Ich hoffe da werdet ihr etwas gutes für mich herausfinden, denn die 120 Hz des Benq sehen in Youtube Videos echt geil aus wie flüssig alles abläuft. 
Danke!


----------



## Bits-Bytes (8. September 2013)

Wie ist dein Budget?
Und wie sieht der Rest deines Sys aus?

Gruß


----------



## Westcoast (8. September 2013)

wenn deine hardware potent ist wie CPu und grafikkarte, dann ist der ASUS VG24QE der beste gaming monitor, weil bessere farben als BenQ.
der Benq XL2420T ist veraltet, es gibt schon den Benq XL2411T, aber auch hier ist ASUS besser.


----------



## Bits-Bytes (8. September 2013)

Jup, der ASUS ist Top.

ASUS VG248QE, 24" (90LMGG001Q022B1C) Preisvergleich | Geizhals Deutschland

PRAD test

http://www.prad.de/new/monitore/test/2013/test-asus-vg248qe.html

Deswegen meine Frage, um 120Hz etc konstant zu befeuern braucht es schon eine etwas bessere CPU / GPU.

Gruß


----------



## waldemar93 (8. September 2013)

CPU i5 2500K
GPU AMD 6770 wird aber wohl bald durch eine 7970 ausgetauscht oder lieber doch auf NVIDIA wegen 3D?
Budget sollte wirklich maximal 400€ sein.
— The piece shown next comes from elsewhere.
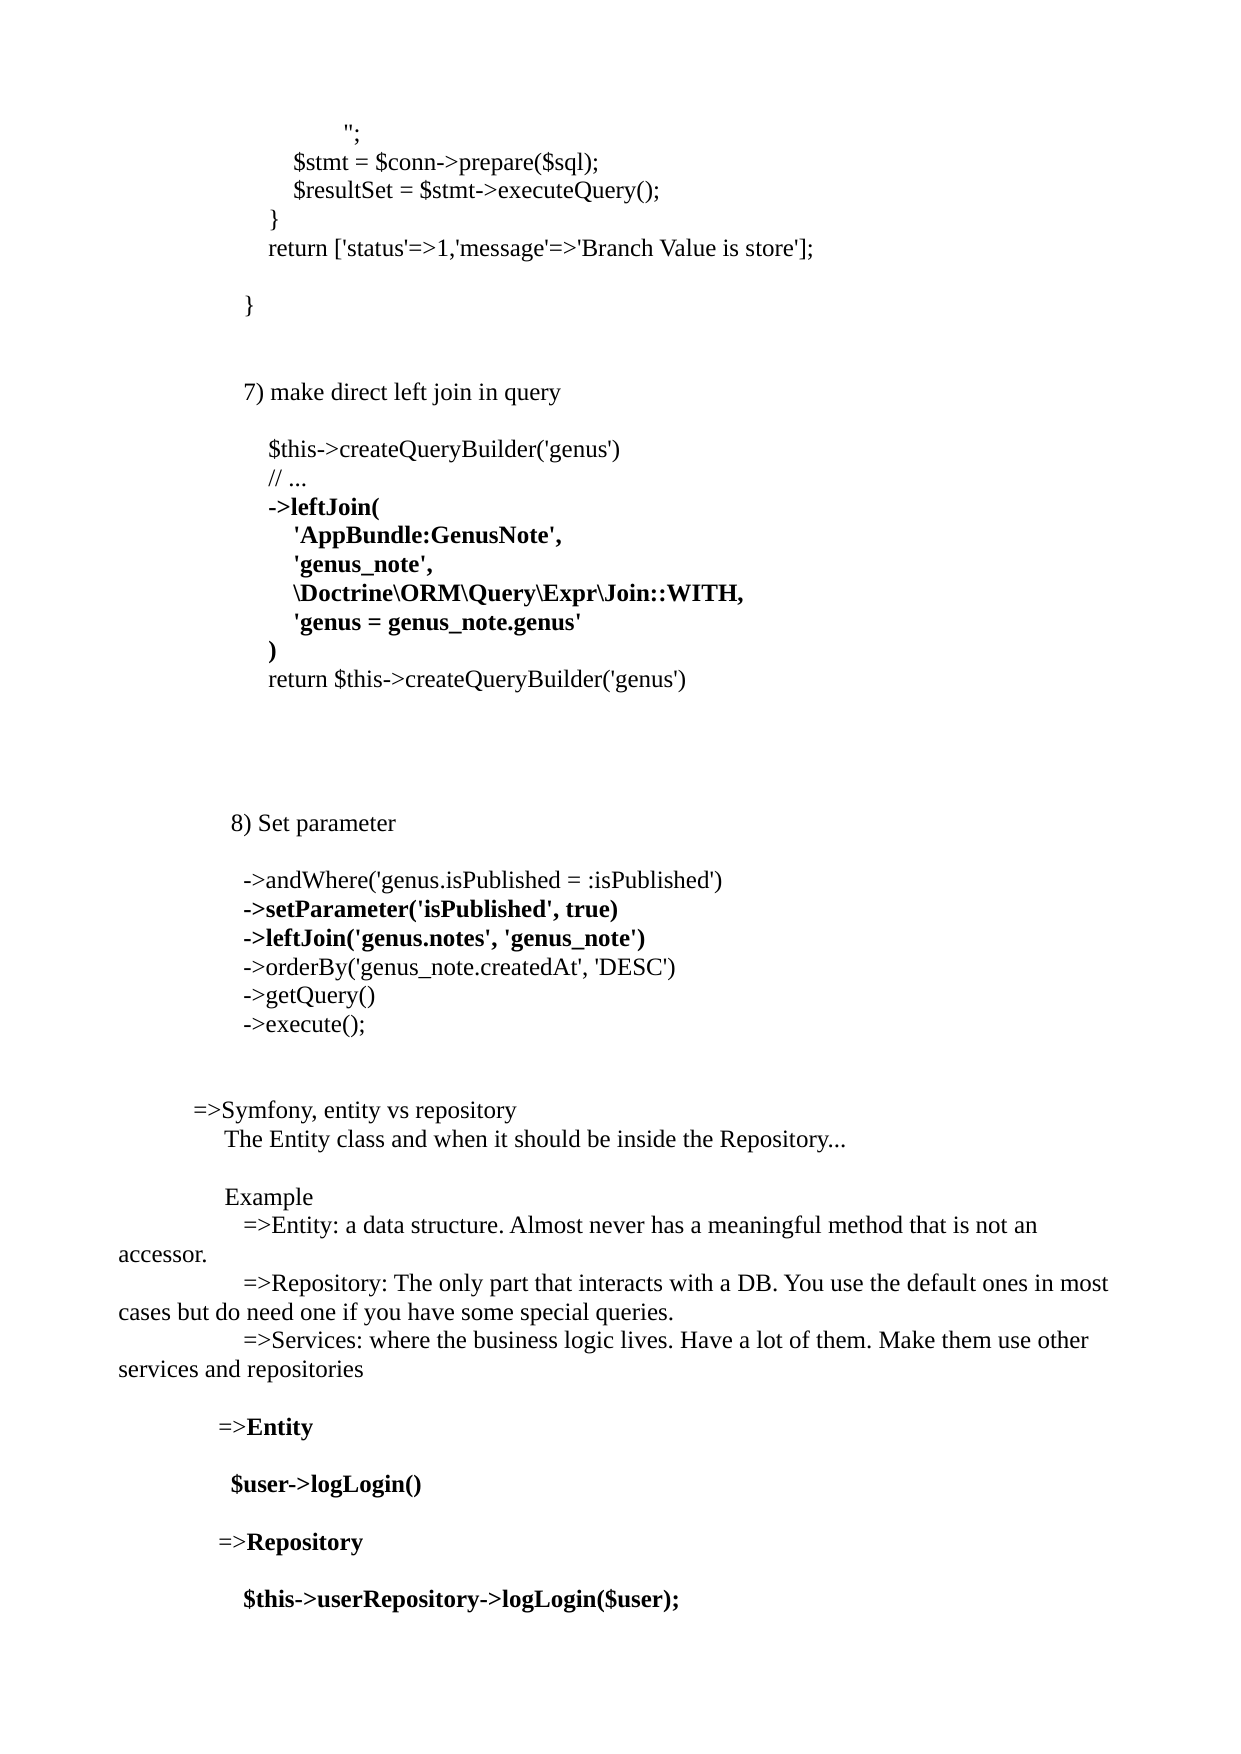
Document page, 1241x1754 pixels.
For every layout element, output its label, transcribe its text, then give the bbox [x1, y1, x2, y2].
Der ASUS ist mir auch so ins Auge gestochen ist der wirklich besser als der Benq bzw gibt es Schwächen? Habe nämlich nicht wirklich Lust auf ein spiegelnden Rahmen. Leider hat auch PRAD den Asus nicht getestet.


----------



## ztrew (8. September 2013)

Da würd ich dir auch den asus vg248qe empfehlen. Hab in selbst und fürs gaming reichen die farben vollkommen aus und die 144hz sind echt geil.


----------



## Bits-Bytes (8. September 2013)

Test habe ich hinzugefügt. 
Wenn du deinem 2500K übertaktest (falls du es nicht schon getan hast) wird der noch mehr oder weniger ausreichen.
Bei der Graka würde ich momentan zu dieser greifen.
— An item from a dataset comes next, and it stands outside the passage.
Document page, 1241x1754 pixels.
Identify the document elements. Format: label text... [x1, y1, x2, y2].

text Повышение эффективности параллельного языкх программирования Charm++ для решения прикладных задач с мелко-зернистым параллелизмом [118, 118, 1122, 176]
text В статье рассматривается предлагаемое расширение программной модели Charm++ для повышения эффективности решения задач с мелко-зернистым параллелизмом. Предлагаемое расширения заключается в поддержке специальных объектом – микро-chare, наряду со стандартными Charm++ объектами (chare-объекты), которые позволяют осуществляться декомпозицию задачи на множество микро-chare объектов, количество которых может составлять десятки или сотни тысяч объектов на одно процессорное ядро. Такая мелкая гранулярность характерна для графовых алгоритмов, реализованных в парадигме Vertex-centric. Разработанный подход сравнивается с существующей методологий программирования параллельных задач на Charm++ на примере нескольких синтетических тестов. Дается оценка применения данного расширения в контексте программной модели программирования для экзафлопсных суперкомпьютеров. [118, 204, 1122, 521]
MSI N770 TF 2GD5/OC Twin Frozr Gaming, GeForce GTX 770, 2GB GDDR5, 2x DVI, HDMI, DisplayPort (V282-052R) Preisvergleich | Geizhals Deutschland

Gruß


----------



## waldemar93 (8. September 2013)

Also gehen die Empfehlungen an den Asus? Laut PRAD hat der ja ein "gut" der Benq ein "sehr gut".


----------



## Bits-Bytes (8. September 2013)

Ob "gut" oder "sehr gut" ist völlig egal.
Solche Bewertungen setzten sich aus vielen Faktoren zusammen, und du hast ja geschrieben das "Bild und Videobearbeitung dich nicht interessieren".
Für deine Anforderungen ist der ASUS ideal, ein schneller Gaming Moni.

Gruß


----------



## waldemar93 (8. September 2013)

Nun denn, werde ich mir wohl den Asus bestellen. Wenn der mir nicht zusagt gibts ja den Benq immernoch.


----------



## Bits-Bytes (8. September 2013)

Gute Entscheidung der Moni ist wirklich Top.
Nochmal zur Graka, deine 6770 wird das definitive nicht befeuern können.
Du kannst auch noch ein wenig abwarten bis zum AMD release.
Und dann vlt ein 780er Schäpchen machen.
Ansonsten wie gesagt momentan diese.

http://geizhals.de/msi-n770-tf-2gd5-oc-twin-frozr-gaming-v282-052r-a953297.html

Apropos was für ein NT ist verbaut?

Gruß


----------



## waldemar93 (9. September 2013)

Naja aber auch so wird er ja im normalen Betrieb flüssiger ablaufen denke ich.
NT ist das hier be quiet! Pure Power L7 530W, Netzteil


Sollte ich wegen dem 3D Gedöns deshalb lieber auf NVIDIA setzen?


----------



## Painkiller (9. September 2013)

> Sollte ich wegen dem 3D Gedöns deshalb lieber auf NVIDIA setzen?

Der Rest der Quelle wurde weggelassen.